My twin daughters start college this September. As I reflect back on the years that have passed much has changed and much has been learned.
Infants – Accepting Help
They were born 6-weeks early and spent almost two weeks in the NICU. Little did I know what laid ahead for me – the joys, the fears, the pride, the worries, the laughter, the tears, and much more. No one told me that I would have my highest highs and my lowest lows or if they did, I probably didn’t understand the depth of those words. In that first year, I experienced incredible joy watching them each laugh for the first time to crying uncontrollably and feeling helpless and a terrible mother when they went on a nursing strike together. Gratefully, I had the support of my lactation consultant telling me that she went through a similar nursing strike with her twins. She listened, empathized, and supported me like I have never been before. She held space and gently supported me through that dark despair. My daughters were already teaching me, even in those early months - learning to ask for help was one of the many lessons, finding community. We are not meant to parent our children alone. We need to lean on others and accept their support.
Toddlerhood – Being in the Present
We took daily walks in the neighborhood. Sometimes it would take us more than five minutes to move forward one foot. One of them would be enamored with a bug, another a rock. Both of them were fully and completely in the present moment. At times I could join and visit the present with them. More often I tried to rush them along - dinner had to be made, laundry had to be done, and we had a walk to finish. I had things to do! If I only knew then what I know now. I would have chosen the present with them every time. I would have set aside my “to do” list, myself self-imposed need to have dinner ready at a certain time and embraced the moment as they did. They were showing me how to beautiful it is to be in the now.
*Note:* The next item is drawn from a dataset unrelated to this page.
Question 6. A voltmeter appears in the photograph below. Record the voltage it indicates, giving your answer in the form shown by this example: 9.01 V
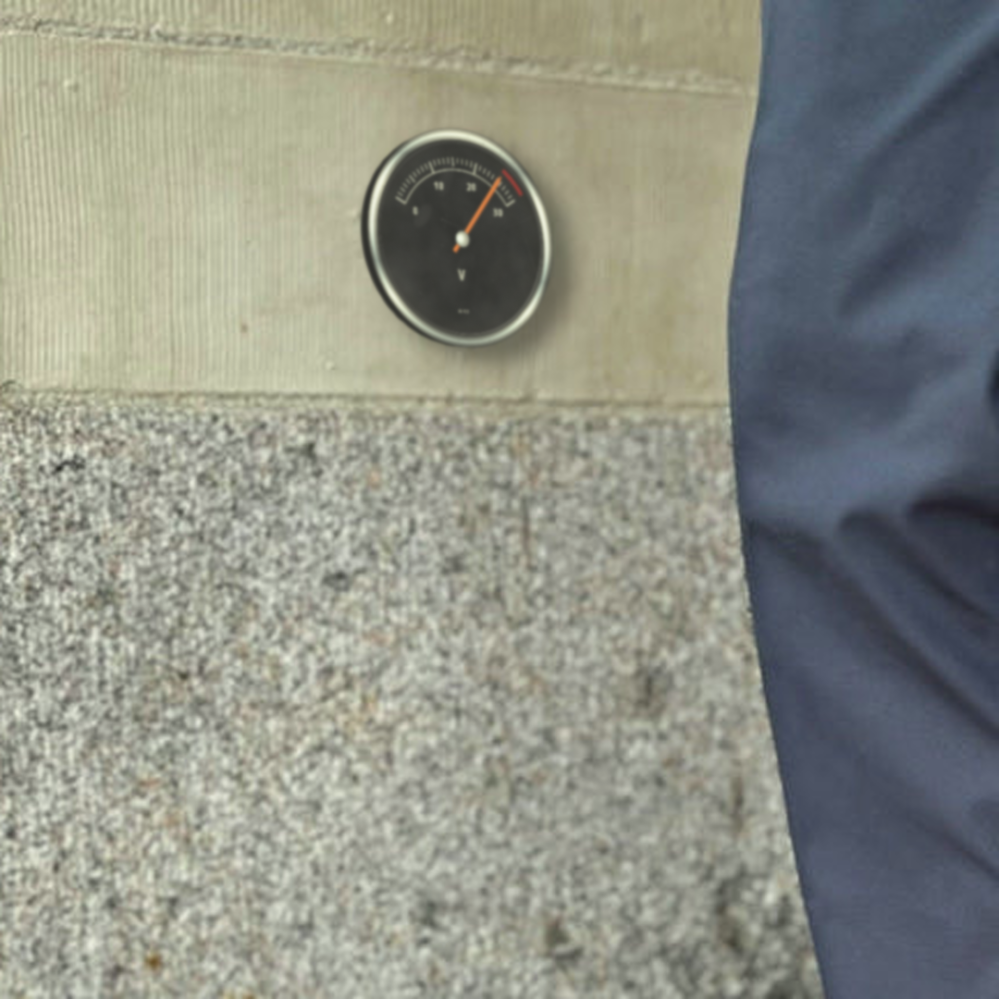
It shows 25 V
Elementary School Years – Accepting Life As-Is
During these years, I still didn’t fully understand that each of my daughters were my teachers. They had so much to teach me about life and myself, yet I had to be willing to listen. They were beginning to show me their independence, which highlighted my own need for control and perfectionism. Life was not that - having twins was anything but predictable. I was an only child, so not only did I not fully understand sibling relationships but add in the twist of being “identical” twins and life was anything but predictable and calm. As they grew, they showed me that life can be full of chaos at times and resisting that only created suffering. They taught me to accept life as it comes, the ups and the downs, and how to flow like the waves of the ocean. I started to understand that each moment was there to bring me back to a deeper knowing, if and only if, I was able to accept what was happening as it was, not what I wished it would be.
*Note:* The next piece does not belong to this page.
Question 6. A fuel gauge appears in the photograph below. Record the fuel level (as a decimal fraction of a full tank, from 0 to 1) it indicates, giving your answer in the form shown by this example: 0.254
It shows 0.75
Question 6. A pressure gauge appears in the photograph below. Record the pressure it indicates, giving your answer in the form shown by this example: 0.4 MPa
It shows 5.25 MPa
Middle School Years – Embracing Consciousness
As they continued to grow and request more autonomy, the lessons they gave me became louder and stronger until I could no longer live life the way that felt safe to me, in essence me continuing to believe that I was able to control of life around me. I know now that control was an illusion anyway. It took me until the middle school years to truly understand that when I was upset or frustrated with either of them, I was really upset or frustrated with myself. I was accessing an inner pain that was mine alone and one that I needed to accept and heal. Each daughter provided a mirror into my inner self in their own way. They taught me where I needed to grow, how to set boundaries, how to witness and support their own growth alongside my own. My daughters brought me to Dr. Shefali Tsabary and conscious parenting. They opened the door to the teachings, to the passion in my life of supporting parents. But first I needed to look at myself, my parenting, my own embedded patterns and inner pain. I had to start there. Through their teachings and their gifts, my life shifted towards fully embracing a different way of parenting and a new way of living, with consciousness and acceptance.
High School Years – Living Authentically
The teenage years have been the incredibly transformative. I have witnessed each of them step into themselves. I adore the teen years and teenagers! While they each still feel uncertainty and unknowing, just as adults do, when they connect to themselves, their power and grace is unstoppable. They have taught me to step back and guide, trust them, and their own journeys. Do I slip, falter and fall back into fear and control, of course? No one is “perfect” (nor do I want to strive for that unattainable vision anymore). They remind me when I’m overstepping and when to lean and hold a needed boundary. They have allowed me into their lives in a way I never thought was possible. They have opened my eyes to what I could not see and taught me to live life authentically.
My own inner strength and knowing, my heart and my passion, finding my authenticity and returning to my inner home have been among some of the biggest gifts both of my daughters have given me. I look forward to witnessing their own individual lifelong journeys. Regardless of what arises, they each will be exactly where they are supposed to be, as will I. Even when life feels unmanageable, I hope that each of them know that I am their safe place to land. Always. I thank them both for gracing me with being their mother, their guide, their student of life. Without each of them, I would not be where I am on my own journey today.
Community. Presence. Acceptance. Consciousness. Authenticity. Wholeness.